⟨

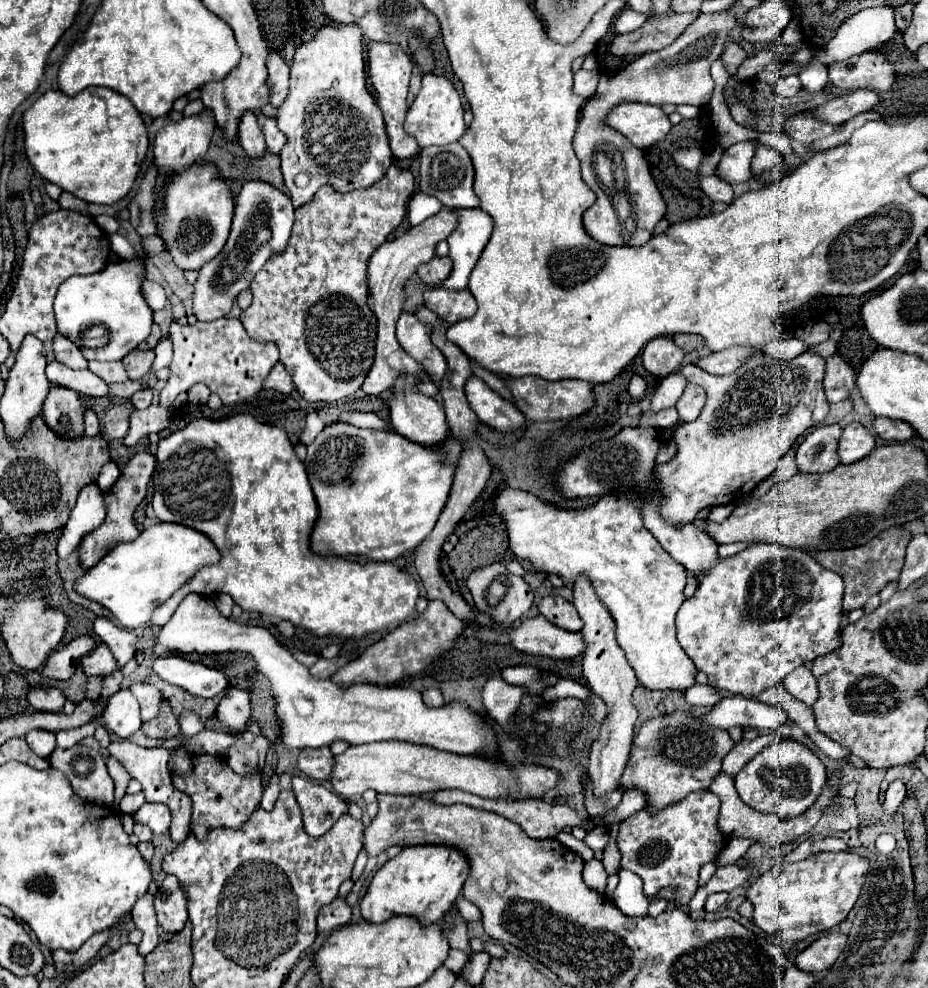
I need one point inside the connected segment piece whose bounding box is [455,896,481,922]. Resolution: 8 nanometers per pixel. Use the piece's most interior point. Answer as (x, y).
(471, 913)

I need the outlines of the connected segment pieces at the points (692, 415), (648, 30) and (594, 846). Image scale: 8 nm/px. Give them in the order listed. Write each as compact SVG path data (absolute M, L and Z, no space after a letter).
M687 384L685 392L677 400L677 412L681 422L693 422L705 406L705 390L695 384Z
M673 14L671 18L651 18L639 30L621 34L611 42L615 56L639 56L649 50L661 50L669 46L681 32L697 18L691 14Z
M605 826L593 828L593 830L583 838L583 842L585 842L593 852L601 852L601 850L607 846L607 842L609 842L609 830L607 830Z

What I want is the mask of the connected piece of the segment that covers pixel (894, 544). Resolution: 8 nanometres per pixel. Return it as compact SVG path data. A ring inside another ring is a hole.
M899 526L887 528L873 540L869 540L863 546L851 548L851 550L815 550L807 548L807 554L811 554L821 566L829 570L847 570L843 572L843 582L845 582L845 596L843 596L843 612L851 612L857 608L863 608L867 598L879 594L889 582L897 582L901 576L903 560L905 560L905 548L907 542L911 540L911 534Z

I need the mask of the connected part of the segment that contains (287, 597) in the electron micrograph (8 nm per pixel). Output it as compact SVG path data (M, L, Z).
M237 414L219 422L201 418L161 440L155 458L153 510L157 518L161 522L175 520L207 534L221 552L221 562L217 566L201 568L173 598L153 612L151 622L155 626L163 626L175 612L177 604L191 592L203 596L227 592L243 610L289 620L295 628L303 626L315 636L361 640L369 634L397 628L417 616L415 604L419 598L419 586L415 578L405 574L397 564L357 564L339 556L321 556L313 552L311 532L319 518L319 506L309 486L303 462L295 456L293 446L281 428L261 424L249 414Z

⟩

Your task is to copy exactly, and only, the lines from the line with "What I want" through the last line of the entries, both included.

What I want is the mask of the connected piece of the segment that covers pixel (894, 544). Resolution: 8 nanometres per pixel. Return it as compact SVG path data. A ring inside another ring is a hole.
M899 526L887 528L873 540L869 540L863 546L851 548L851 550L815 550L807 548L807 554L811 554L821 566L829 570L847 570L843 572L843 582L845 582L845 596L843 596L843 612L851 612L857 608L863 608L867 598L879 594L889 582L897 582L901 576L903 560L905 560L905 548L907 542L911 540L911 534Z

I need the mask of the connected part of the segment that contains (287, 597) in the electron micrograph (8 nm per pixel). Output it as compact SVG path data (M, L, Z).
M237 414L219 422L201 418L161 440L155 458L153 510L157 518L161 522L175 520L207 534L221 552L221 562L217 566L201 568L173 598L153 612L151 622L155 626L163 626L175 612L177 604L191 592L203 596L227 592L243 610L289 620L295 628L303 626L315 636L361 640L369 634L397 628L417 616L415 604L419 598L419 586L415 578L405 574L397 564L357 564L339 556L321 556L313 552L311 532L319 518L319 506L309 486L303 462L295 456L293 446L281 428L261 424L249 414Z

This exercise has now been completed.